Вопросы к тексту —
[1] Ответьте по исходному тексту на вопросы:
(a) Что японец прикрепляет к поясу железной пуговицей?
(b) Кем в доме Ниттиса служит Луиза?
(c) Где находится дом Ниттиса?
[2] Подхватите исходный текст о визите к больному Ниттису и продолжите его сразу после последней реплики.

Есть у меня пуговица, железная пуговица, которой японец прикрепляет к поясу свой кисет. На этой пуговице, пониже лапки невидимого журавля, летящего вне гравированного медальона, видно только отражение этого журавля в реке, освещенной луною. Неужели народ, в котором ремесленник-поэт способен на подобные вымыслы, не годится в учителя искусства другим народам?
Говоря, что Япония производит в настоящее время переворот в зрительном вкусе западных народов, я утверждал, что Япония внесла новые краски, новую декоративную систему, если хотите, наконец, новую поэтическую фантазию в создание предметов искусства, фантазию, которой вы не встретите в самых совершенных украшениях средних веков.
– Ну, что Ниттис?
– Очень плох!
Так отвечает мне Луиза, кухарка, в прихожей его дома в Сен-Жермене.
Почти тотчас же я слышу на лестнице задыхающийся голос:
– А, это вы, иду… – и вижу бедного моего Ниттиса с подозрительной желтизной в лице, с угрюмым беспокойством в глазах, от выражения которых мне делается жутко.
Мы садимся на диван в гостиной, и он рассказывает мне о своем расстройстве зрения.
– Да, – говорит он голосом жалобным, какой бывает у людей очень ослабевших, – когда я читал, мне казалось, будто кое-где вырвано, знаете, будто дыры такие, как от выстрела дробью в бумагу… Предупредил врача… ведь это могло быть и действие дигиталиса… Он дал другое лекарство… стало лучше… Но однажды мне нужно было писать этюд… погода была как сегодня… Вдруг мне показалось, что я вижу тучи мух… вы бывали в Англии, вы видали, какой бывает там «черный туман». Ну вот, то же самое было у меня в глазах… Ах, как я испугался!.. Ведь, знаете, одно время здешний доктор не знал, что думать, думал, что у меня болезнь спинного мозга, по глазам… Наконец, на днях, он меня успокоил: ему теперь кажется, что вся штука в сердце…
– А я всегда завидовал вашему здоровью, – сказал я после паузы. – Ведь началось с того бронхита, два года тому назад, не так ли?

Записи набора данных:
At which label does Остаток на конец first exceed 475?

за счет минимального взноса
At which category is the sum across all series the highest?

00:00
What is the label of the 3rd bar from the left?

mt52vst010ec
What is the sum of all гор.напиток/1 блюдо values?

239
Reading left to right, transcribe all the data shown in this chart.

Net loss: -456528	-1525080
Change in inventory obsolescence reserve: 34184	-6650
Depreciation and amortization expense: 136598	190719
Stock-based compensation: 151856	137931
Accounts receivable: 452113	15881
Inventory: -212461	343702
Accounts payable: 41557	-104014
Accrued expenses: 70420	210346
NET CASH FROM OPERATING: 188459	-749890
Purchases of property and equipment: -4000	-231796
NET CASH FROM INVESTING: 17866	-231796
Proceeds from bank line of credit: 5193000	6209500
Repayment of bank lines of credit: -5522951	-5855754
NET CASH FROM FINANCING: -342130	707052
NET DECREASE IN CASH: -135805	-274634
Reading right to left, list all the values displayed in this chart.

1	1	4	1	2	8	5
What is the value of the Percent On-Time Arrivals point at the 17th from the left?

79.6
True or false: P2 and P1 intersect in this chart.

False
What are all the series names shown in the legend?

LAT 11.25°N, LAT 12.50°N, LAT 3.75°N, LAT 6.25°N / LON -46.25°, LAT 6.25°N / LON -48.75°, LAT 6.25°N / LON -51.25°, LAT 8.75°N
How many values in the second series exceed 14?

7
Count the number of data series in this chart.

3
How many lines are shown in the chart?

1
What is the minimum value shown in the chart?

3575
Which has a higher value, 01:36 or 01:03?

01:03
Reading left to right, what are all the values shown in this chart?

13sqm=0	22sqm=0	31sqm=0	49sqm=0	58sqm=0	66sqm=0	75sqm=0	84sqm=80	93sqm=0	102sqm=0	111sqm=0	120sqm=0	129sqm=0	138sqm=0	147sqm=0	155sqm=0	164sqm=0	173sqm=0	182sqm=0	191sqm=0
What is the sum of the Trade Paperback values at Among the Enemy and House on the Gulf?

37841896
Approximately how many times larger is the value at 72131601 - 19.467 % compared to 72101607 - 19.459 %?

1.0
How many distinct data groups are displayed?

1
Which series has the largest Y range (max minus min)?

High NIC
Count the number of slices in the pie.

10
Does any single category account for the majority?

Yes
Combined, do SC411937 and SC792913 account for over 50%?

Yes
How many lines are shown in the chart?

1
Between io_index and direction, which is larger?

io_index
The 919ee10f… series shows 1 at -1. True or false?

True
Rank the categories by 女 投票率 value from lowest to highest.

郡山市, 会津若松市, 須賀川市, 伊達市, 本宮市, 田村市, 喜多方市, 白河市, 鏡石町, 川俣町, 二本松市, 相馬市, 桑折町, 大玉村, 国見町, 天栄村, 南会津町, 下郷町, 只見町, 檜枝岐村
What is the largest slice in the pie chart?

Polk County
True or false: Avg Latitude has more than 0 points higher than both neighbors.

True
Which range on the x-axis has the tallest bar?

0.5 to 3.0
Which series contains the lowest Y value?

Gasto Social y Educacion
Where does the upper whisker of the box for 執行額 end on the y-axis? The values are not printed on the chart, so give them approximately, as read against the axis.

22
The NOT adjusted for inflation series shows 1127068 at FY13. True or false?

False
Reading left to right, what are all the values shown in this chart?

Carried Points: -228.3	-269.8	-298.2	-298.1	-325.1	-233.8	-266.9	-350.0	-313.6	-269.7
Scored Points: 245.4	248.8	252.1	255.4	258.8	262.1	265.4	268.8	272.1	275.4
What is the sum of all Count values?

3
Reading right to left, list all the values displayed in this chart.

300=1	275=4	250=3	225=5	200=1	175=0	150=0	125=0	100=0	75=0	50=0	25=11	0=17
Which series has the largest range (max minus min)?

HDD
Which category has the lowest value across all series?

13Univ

Результаты упражнения —
[1]
(a) Свой кисет.
(b) Кухаркой.
(c) В Сен-Жермене.

[2]
– С бронхита?.. Нет, – ответил Ниттис. – Это – утомление всей жизни, молодость, проведенная за работой, когда некогда бывало поесть, в Англии, где я по целым дням писал среди тумана… да мало ли что…
За несколько минут перед тем как нам расстаться, он роняет тихим голосом:
– Видите ли, когда вы так измучены, как я, уж не поправиться…
Я ухожу, убитый горем, от бедного моего друга, обреченного на скорую смерть.
На станции Сен-Жермен я встречаю Дину, которая едет в Париж покупать готовый траур для своей госпожи. Бедная девушка рассказывает мне на своем малопонятном жаргоне, прерываемом рыданиями, о внезапной смерти Ниттиса. Он проснулся в семь часов, она поставила ему на затылок четыре банки, которые предписал тамошний врач, но на этот раз банки держались плохо, и больной нервничал. Однако затем он заснул, проснулся в половине девятого, оделся, но вдруг стал жаловаться на сильную боль в голове.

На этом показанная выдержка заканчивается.